» Page text:
☆ ☆ ☆
# Complex Analysis/Complex Functions/Continuous Functions

In this section, we

• introduce a 'broader class of limits' than known from real analysis (namely limits with respect to a subset of ${\displaystyle \mathbb {C} }$) and
• characterise continuity of functions mapping from a subset of the complex numbers to the complex numbers using this 'class of limits'.

## Limits of complex functions with respect to subsets of the preimageEdit

We shall now define and deal with statements of the form

${\displaystyle \lim _{z\to z_{0} \atop z\in B'}f(z)=w}$

for ${\displaystyle B\subseteq \mathbb {C} }$, ${\displaystyle f:B\to \mathbb {C} }$, ${\displaystyle B'\subseteq B}$ and ${\displaystyle w\in \mathbb {C} }$, and prove two lemmas about these statements.
☆ ☆ ☆
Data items
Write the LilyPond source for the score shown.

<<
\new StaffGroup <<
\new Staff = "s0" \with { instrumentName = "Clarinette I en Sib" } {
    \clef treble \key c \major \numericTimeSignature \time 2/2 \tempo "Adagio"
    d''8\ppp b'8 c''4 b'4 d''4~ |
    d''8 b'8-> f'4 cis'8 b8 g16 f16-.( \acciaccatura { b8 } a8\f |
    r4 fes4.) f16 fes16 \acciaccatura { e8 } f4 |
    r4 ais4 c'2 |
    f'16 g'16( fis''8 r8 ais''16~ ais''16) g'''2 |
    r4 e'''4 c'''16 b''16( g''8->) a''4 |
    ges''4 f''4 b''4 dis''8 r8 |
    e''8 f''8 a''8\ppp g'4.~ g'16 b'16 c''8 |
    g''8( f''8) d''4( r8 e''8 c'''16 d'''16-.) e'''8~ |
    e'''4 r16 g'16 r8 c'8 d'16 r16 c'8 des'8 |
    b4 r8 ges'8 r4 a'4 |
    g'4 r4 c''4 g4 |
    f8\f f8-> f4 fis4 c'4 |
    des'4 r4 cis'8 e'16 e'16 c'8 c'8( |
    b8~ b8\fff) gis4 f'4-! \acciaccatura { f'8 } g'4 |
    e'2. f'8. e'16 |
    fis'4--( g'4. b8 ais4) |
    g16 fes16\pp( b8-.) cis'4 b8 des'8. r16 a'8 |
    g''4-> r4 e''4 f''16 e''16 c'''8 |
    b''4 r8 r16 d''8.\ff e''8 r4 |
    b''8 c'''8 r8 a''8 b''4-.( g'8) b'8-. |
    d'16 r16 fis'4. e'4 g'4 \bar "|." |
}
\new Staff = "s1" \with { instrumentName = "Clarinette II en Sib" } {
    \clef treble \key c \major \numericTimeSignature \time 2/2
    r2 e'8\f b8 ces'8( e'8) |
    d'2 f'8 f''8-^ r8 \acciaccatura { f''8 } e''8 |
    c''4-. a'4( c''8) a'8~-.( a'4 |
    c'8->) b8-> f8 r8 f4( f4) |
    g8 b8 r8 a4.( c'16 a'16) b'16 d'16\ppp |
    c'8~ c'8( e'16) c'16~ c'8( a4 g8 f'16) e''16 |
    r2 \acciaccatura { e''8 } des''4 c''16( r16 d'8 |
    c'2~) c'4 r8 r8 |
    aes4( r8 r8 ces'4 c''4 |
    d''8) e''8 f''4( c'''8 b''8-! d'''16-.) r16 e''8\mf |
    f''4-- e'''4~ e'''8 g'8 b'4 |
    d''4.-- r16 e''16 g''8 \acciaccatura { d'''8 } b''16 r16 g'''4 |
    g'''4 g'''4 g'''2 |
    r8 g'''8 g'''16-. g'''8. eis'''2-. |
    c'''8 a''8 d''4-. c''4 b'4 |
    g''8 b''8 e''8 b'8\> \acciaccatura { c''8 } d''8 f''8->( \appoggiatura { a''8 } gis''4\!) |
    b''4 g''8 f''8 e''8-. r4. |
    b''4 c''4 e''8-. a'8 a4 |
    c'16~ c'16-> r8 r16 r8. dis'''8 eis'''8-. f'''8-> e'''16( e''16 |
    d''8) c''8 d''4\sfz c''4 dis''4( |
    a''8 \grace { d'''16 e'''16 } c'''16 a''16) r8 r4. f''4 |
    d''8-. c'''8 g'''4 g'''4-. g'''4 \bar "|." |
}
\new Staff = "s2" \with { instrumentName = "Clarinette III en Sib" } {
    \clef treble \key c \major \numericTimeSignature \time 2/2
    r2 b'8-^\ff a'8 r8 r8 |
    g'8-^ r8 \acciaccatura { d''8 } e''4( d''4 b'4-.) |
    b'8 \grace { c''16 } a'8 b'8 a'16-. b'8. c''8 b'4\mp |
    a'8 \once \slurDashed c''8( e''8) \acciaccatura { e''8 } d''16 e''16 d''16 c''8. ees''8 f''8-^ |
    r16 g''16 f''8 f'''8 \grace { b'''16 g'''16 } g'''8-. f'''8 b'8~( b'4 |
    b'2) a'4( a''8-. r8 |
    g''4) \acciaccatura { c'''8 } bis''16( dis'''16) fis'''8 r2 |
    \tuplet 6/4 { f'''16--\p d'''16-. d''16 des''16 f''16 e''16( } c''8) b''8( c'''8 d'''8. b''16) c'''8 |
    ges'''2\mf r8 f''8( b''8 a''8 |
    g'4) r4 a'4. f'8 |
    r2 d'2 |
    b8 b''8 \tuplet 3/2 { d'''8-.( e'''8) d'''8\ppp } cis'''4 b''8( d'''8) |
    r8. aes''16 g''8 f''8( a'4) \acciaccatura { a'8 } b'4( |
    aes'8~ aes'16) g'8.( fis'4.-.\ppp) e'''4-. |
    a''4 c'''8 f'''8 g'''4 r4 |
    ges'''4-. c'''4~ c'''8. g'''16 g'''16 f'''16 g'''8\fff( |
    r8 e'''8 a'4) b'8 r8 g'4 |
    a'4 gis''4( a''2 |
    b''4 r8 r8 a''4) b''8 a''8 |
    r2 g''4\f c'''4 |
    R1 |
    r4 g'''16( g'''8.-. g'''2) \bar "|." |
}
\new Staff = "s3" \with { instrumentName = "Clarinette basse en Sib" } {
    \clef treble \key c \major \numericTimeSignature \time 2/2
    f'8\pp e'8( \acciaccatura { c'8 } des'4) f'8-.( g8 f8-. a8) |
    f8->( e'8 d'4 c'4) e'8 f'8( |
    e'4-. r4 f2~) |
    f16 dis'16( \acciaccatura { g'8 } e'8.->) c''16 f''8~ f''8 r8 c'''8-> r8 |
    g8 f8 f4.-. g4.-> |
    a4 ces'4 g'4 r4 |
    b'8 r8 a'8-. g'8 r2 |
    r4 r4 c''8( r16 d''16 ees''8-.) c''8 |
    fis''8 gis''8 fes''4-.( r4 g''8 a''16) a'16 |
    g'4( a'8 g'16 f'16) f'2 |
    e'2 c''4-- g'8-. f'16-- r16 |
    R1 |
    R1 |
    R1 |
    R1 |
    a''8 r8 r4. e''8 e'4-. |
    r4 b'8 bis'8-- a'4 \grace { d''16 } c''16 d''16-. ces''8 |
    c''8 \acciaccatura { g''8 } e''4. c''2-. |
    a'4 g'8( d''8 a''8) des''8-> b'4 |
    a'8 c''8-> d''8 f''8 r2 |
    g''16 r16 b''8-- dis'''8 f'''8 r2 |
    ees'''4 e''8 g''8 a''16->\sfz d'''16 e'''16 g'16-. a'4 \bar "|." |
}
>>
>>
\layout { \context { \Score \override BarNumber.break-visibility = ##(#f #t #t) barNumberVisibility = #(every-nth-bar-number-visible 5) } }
☆ ☆ ☆
» Given request: Transcribe the passage from the page on continuous complex functions that starts with "## Limits of" and goes on through "about these statements.".

» Complete response:
## Limits of complex functions with respect to subsets of the preimageEdit

We shall now define and deal with statements of the form

${\displaystyle \lim _{z\to z_{0} \atop z\in B'}f(z)=w}$

for ${\displaystyle B\subseteq \mathbb {C} }$, ${\displaystyle f:B\to \mathbb {C} }$, ${\displaystyle B'\subseteq B}$ and ${\displaystyle w\in \mathbb {C} }$, and prove two lemmas about these statements.